The effect of prodrug-loaded (Lipo-HD-DOX) nanoemulsions has been tested on three different cell lines (MDA-MB-231, Jimt1 or 4T1 cells) using the classical MTS assay, which is a method allowing sensitive quantification of viable cells and thus of cytotoxicity. As shown in Fig. 8, increasing concentrations of doxorubicin alone (without nanoemulsion) led to a dose-dependent cytotoxicity. Interestingly, NE-encapsulated prodrug Lipo-HD-DOX behaved either similarly, or with increased efficiency. The higher toxicity of the prodrug-loaded nanoemulsion compared to the free drug was observed for MDA-MB-231 and Jimt1 cells. Thus, Lipo-HD-DOX is probably metabolized by the cells liberating the free drug. The higher toxicity could result from more prolonged liberation of the drug, controlled by the cleavage of the hydrazone bond.

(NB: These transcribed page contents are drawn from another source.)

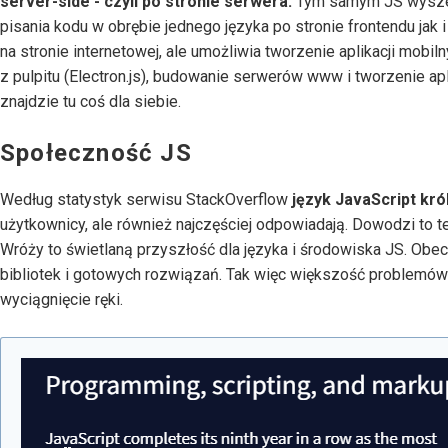
server-side - czyli po stronie serwera.
Tym samym JS wyszedł
pisania kodu w obrębie jednego języka po stronie frontendu jak i
na stronie internetowej, ale umożliwia tworzenie aplikacji mobi
z pulpitu (Electron.js), budowanie serwerów www i tworzenie a
znajdzie tu coś dla siebie.
Społeczność JS
Według statystyk serwisu StackOverflow
język JavaScript kró
użytkownicy, ale również najczęściej odpowiadają. Dowodzi to t
Wróży to świetlaną przyszłość dla języka i środowiska JS. Ob
bibliotek i gotowych rozwiązań. Tak więc większość problemów
wyciągnięcie ręki.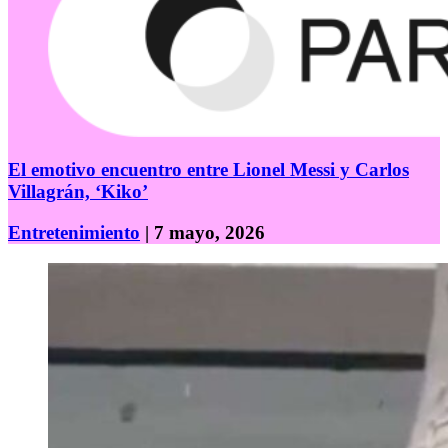
El emotivo encuentro entre Lionel Messi y Carlos
Villagrán, ‘Kiko’
Entretenimiento
| 7 mayo, 2026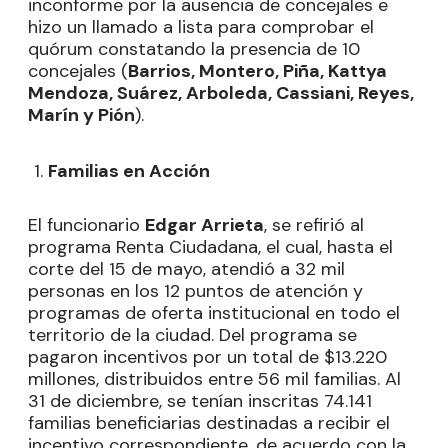
inconforme por la ausencia de concejales e
hizo un llamado a lista para comprobar el
quórum constatando la presencia de 10
concejales (
Barrios, Montero, Piña, Kattya
Mendoza, Suárez, Arboleda, Cassiani, Reyes,
Marín y Pión
).
Familias en Acción
El funcionario
Edgar Arrieta
, se refirió al
programa Renta Ciudadana, el cual, hasta el
corte del 15 de mayo, atendió a 32 mil
personas en los 12 puntos de atención y
programas de oferta institucional en todo el
territorio de la ciudad. Del programa se
pagaron incentivos por un total de $13.220
millones, distribuidos entre 56 mil familias. Al
31 de diciembre, se tenían inscritas 74.141
familias beneficiarias destinadas a recibir el
incentivo correspondiente, de acuerdo con la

Example 4: In vitro toxicity evaluation of prodrugs Lipo-PAX and Lipo-N-Gem in nanoemulsions

Lipo-PAX and Lipo-N-Gem were formulated with nanoemulsions using similar protocol as described in example 2. Corresponding prodrugs Lipo-PAX and Lipo-N-Gem were respectively dissolved first into the oil Labrafac® at 15 and 20 wt%, respectively. Then 45 mg of surfactant Cremophore ® was added to 55 mg of above solution. The mixture was homogenized under magnetic stirring at 40°C for 10 min up to complete homogenisation. Finally, nanoemulsions were generated with the addition of phosphate buffered saline (230 mg). In vitro toxicity of prodrugs of paclitacel (Lipo-PAX) and gemcitabine (Lipo-N-Gem) in nanoemulsion were evaluated according to the method described before in example 3 and compared to corresponding free drugs. As shown in Figure 9, the cytotoxicity of free drug and corresponding prodrugs in nanoemulsions is dose-dependent, but their cytotoxicity is slightly different. In case of paclitacel, the cytotoxicity of drug alone is slightly higher than that of Lipo-PAX in the nanoemulsion, while Lipo-N-Gem in nanoemulsions is slightly more efficient that the free drug for MD-MB-231 and Jimt1 cells. Overall, it can be concluded that both prodrugs in nanoemulsions preserved their toxicity, which is probably because they can liberate the free drug after being metabolized by the cells (due to cleavage of the amide/ester bond). This is important for their therapeutic applications in vivo.